Mechanical and tribological performance of CoCrNiHf_x eutectic medium-entropy alloys

The excellent properties of the multi-principal element alloys (e.g., the CoCrNi medium-entropy alloy) make them a perfect candidate for structure materials. Their low strength and poor wear-resistance, however, limit considerably their applications. In this study, a lamellar eutectic microstructure was introduced by addition of Hf into CoCrNi alloy to produce a series of CoCrNiHf_x (x = 0.1, 0.2, 0.3 and 0.4) eutectic medium-entropy alloys. A homogeneous eutectic microstructure with an alternate array of the soft FCC solid-solution phase and the hard Laves phase was identified for the as-cast CoCrNiHf_0.3 alloy. After an investigation of the microstructure, mechanical and tribological properties, it was found that the hardness (plasticity) increases (decreases) with the increasing volume fraction of the Laves phase and the CoCrNiHf_0.3 eutectic alloy exhibits both good plasticity and high strength.

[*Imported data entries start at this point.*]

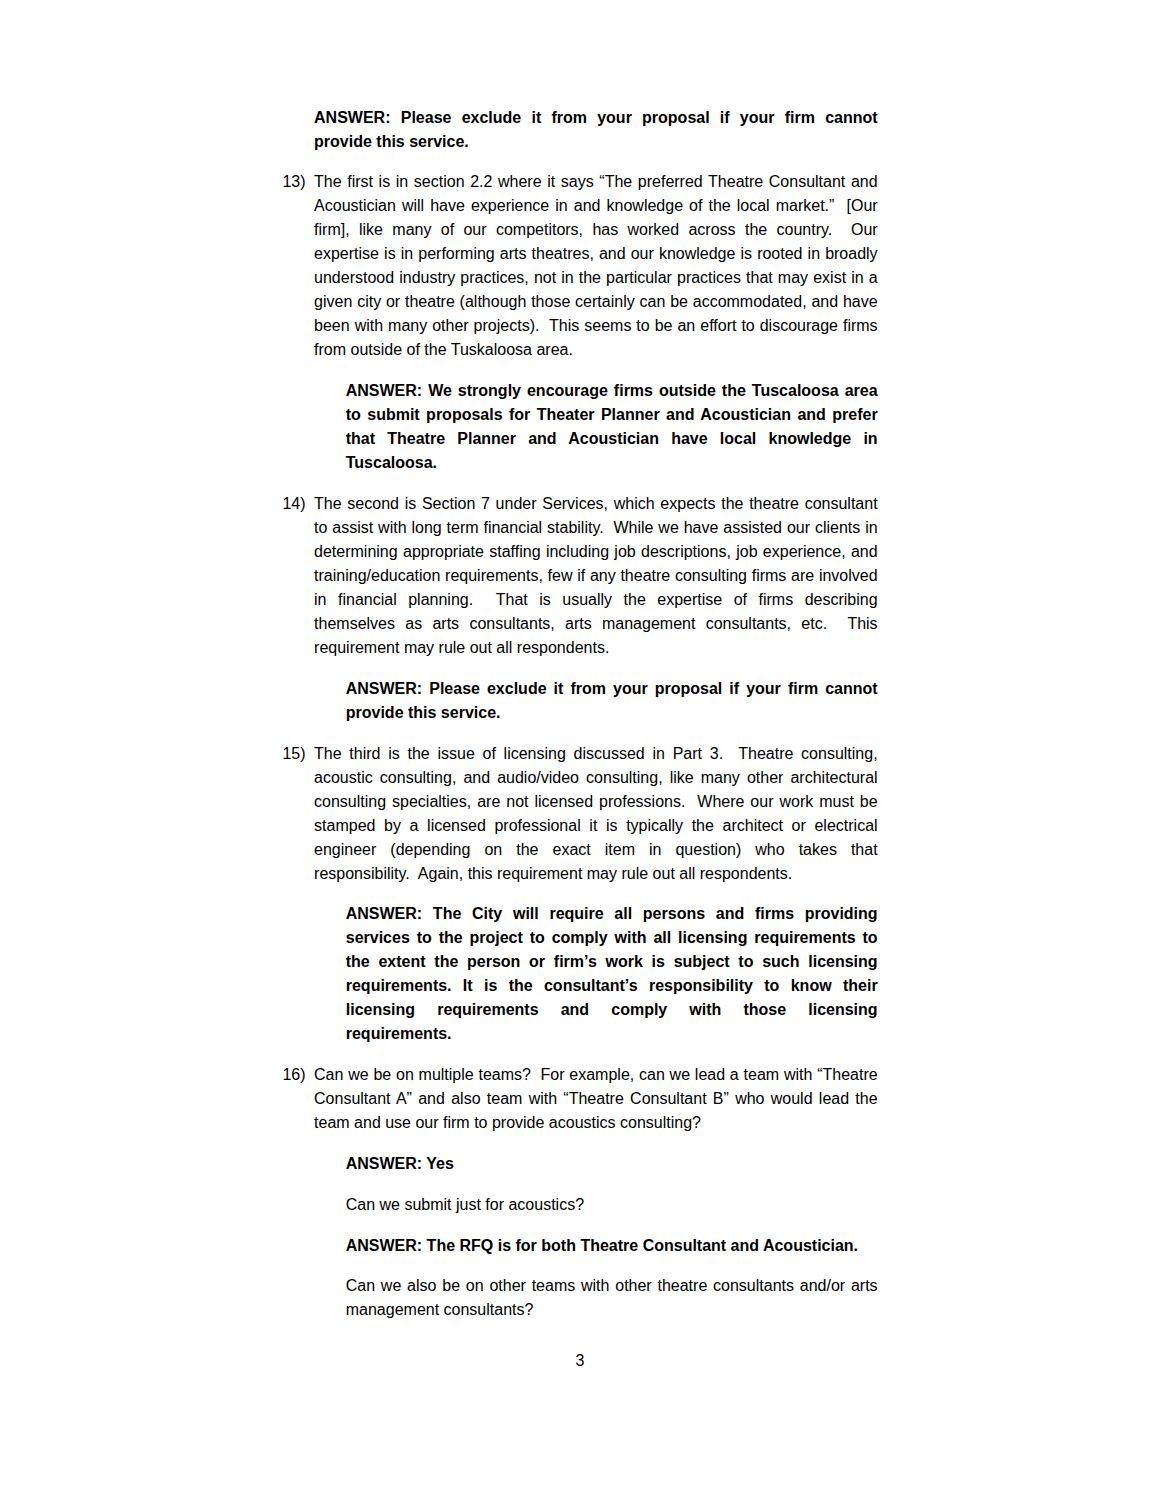ANSWER: Please exclude it from your proposal if your firm cannot provide this service.
13)
The first is in section 2.2 where it says “The preferred Theatre Consultant and Acoustician will have experience in and knowledge of the local market.” [Our firm], like many of our competitors, has worked across the country. Our expertise is in performing arts theatres, and our knowledge is rooted in broadly understood industry practices, not in the particular practices that may exist in a given city or theatre (although those certainly can be accommodated, and have been with many other projects). This seems to be an effort to discourage firms from outside of the Tuskaloosa area.
ANSWER: We strongly encourage firms outside the Tuscaloosa area to submit proposals for Theater Planner and Acoustician and prefer that Theatre Planner and Acoustician have local knowledge in Tuscaloosa.
14)
The second is Section 7 under Services, which expects the theatre consultant to assist with long term financial stability. While we have assisted our clients in determining appropriate staffing including job descriptions, job experience, and training/education requirements, few if any theatre consulting firms are involved in financial planning. That is usually the expertise of firms describing themselves as arts consultants, arts management consultants, etc. This requirement may rule out all respondents.
ANSWER: Please exclude it from your proposal if your firm cannot provide this service.
15)
The third is the issue of licensing discussed in Part 3. Theatre consulting, acoustic consulting, and audio/video consulting, like many other architectural consulting specialties, are not licensed professions. Where our work must be stamped by a licensed professional it is typically the architect or electrical engineer (depending on the exact item in question) who takes that responsibility. Again, this requirement may rule out all respondents.
ANSWER: The City will require all persons and firms providing services to the project to comply with all licensing requirements to the extent the person or firm’s work is subject to such licensing requirements. It is the consultant’s responsibility to know their licensing requirements and comply with those licensing requirements.
16)
Can we be on multiple teams? For example, can we lead a team with “Theatre Consultant A” and also team with “Theatre Consultant B” who would lead the team and use our firm to provide acoustics consulting?
ANSWER: Yes
Can we submit just for acoustics?
ANSWER: The RFQ is for both Theatre Consultant and Acoustician.
Can we also be on other teams with other theatre consultants and/or arts management consultants?
3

The wear behavior is strongly dependent on the applied normal load. For a low normal load, its tribological behavior follows the Archard's equation and a higher hardness due to Hf addition can resist plastic deformation and abrasive wear. When the normal load is high enough, the hypoeutectic or hypereutectic alloy, which possessing either high strength or good ductility but not at the same time, exhibit a poor wear resistance. In comparison, the full eutectic CoCrNiHf_0.3 alloy with a superior combination of strength and toughness shows the best wear performance, as it can significantly reduce fracture during wear.